*Objetivo da tarefa:* Copie, sem nenhuma alteração, a parte do texto sobre como os cientistas lidam com resultados inesperados que vai de "Para evitar que" até "a impotência sexual.", inclusive.

A Superinteressante deste mês traz a entrevista que fiz com o Dunbar, que é professor de psicologia na Universidade de Toronto, no Canadá. Há décadas ele estuda como os cientistas raciocinam na hora de conduzir os experimentos. A conclusão: a maioria ignora achados não previstos na tese inicial, pensando que são erros. E acabam selecionando os dados que confirmam o que eles já acreditavam. (Desde que falei com Dunbar, fico com o pé atrás quando alguém me fala de algo "cientificamente provado"...)

Superinteressante

Em grande parte do tempo no laboratório, diz Dunbar, os cientistas obtêm resultados que não esperavam. Pelo menos 50% dos dados são inconsistentes com sua teoria. Eles encontram uma proteína que “não deveria” estar lá, por exemplo. Sua reação inicial é culpar o método: acham que o dado está errado e que vai desaparecer se mudarem algum detalhe do experimento, como a temperatura. Se o resultado se repete várias vezes, começam a pensar que algo interessante está ocorrendo. No entanto, só uma minoria segue resultados inesperados – que podem levar a uma descoberta.

Essa decisão depende do grau de comprometimento com a teoria. Cientistas altamente comprometidos tendem a ignorar mais dados inconsistentes com ela. Pode ser que nem vejam uma informação que não esperam, o que é um desastre para a ciência. De acordo com Dunbar, a explicação está no cérebro. Há informações demais à nossa volta, e o cérebro precisa filtrá-las. Nesse processo, dados “estranhos” nem serão memorizados. Essa é uma das funções de uma região cerebral chamada córtex pré-frontal dorsolateral: suprimir representações indesejadas.

Para evitar que esses lapsos aconteçam, Dunbar diz que o caminho é tentar mudar as nossas representações. Pensar no problema de outro modo. Veja o caso do Viagra: ele foi inicialmente desenvolvido para problemas do coração. No final dos testes, a droga não melhorou a condição cardíaca dos voluntários, mas eles não quiseram devolvê-la. Por que gostaram tanto? Esse foi um caso de descoberta acidental: os cientistas primeiro acharam que o experimento tinha falhado. Daí prestaram atenção no resultado inesperado – e hoje o Viagra é usado para combater a impotência sexual.

Ok, optar por seguir um dado inconsistente é fácil. Mas o que fazer quando aparecem 50 na frente do cientista?

“Luis Pasteur dizia que a sorte favorece a mente bem preparada”, diz Dunbar. Ou seja: o bom cientista sabe que tipo de dados seguir. Ele dirá: “Hum, isso é interessante, vamos por aqui”. Outros cientistas não mudarão de rumo. Experimentos custam tempo e dinheiro, e eles não vão se arriscar em nome de algo que não conhecem. “Em geral, cientistas precisam decidir entre fazer os experimentos de baixo risco, que garantem emprego e publicações, e os de alto risco, que provavelmente não vão funcionar mas que podem render descobertas”, afirma.

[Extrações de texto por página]
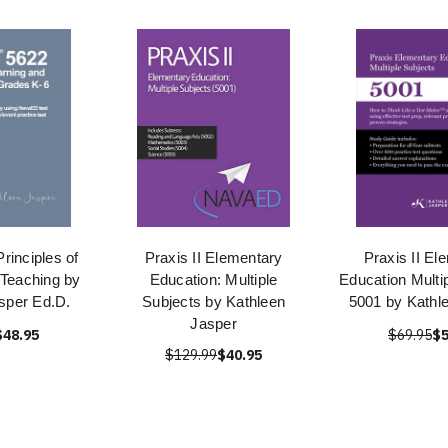
rinciples of
Praxis II Elementary
Praxis II El
 Teaching by
Education: Multiple
Education Multi
sper Ed.D.
Subjects by Kathleen
5001 by Kathl
Jasper
$48.95
$69.95
$5
$129.99
$40.95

*Resposta do exercício:*
Para evitar que esses lapsos aconteçam, Dunbar diz que o caminho é tentar mudar as nossas representações. Pensar no problema de outro modo. Veja o caso do Viagra: ele foi inicialmente desenvolvido para problemas do coração. No final dos testes, a droga não melhorou a condição cardíaca dos voluntários, mas eles não quiseram devolvê-la. Por que gostaram tanto? Esse foi um caso de descoberta acidental: os cientistas primeiro acharam que o experimento tinha falhado. Daí prestaram atenção no resultado inesperado – e hoje o Viagra é usado para combater a impotência sexual.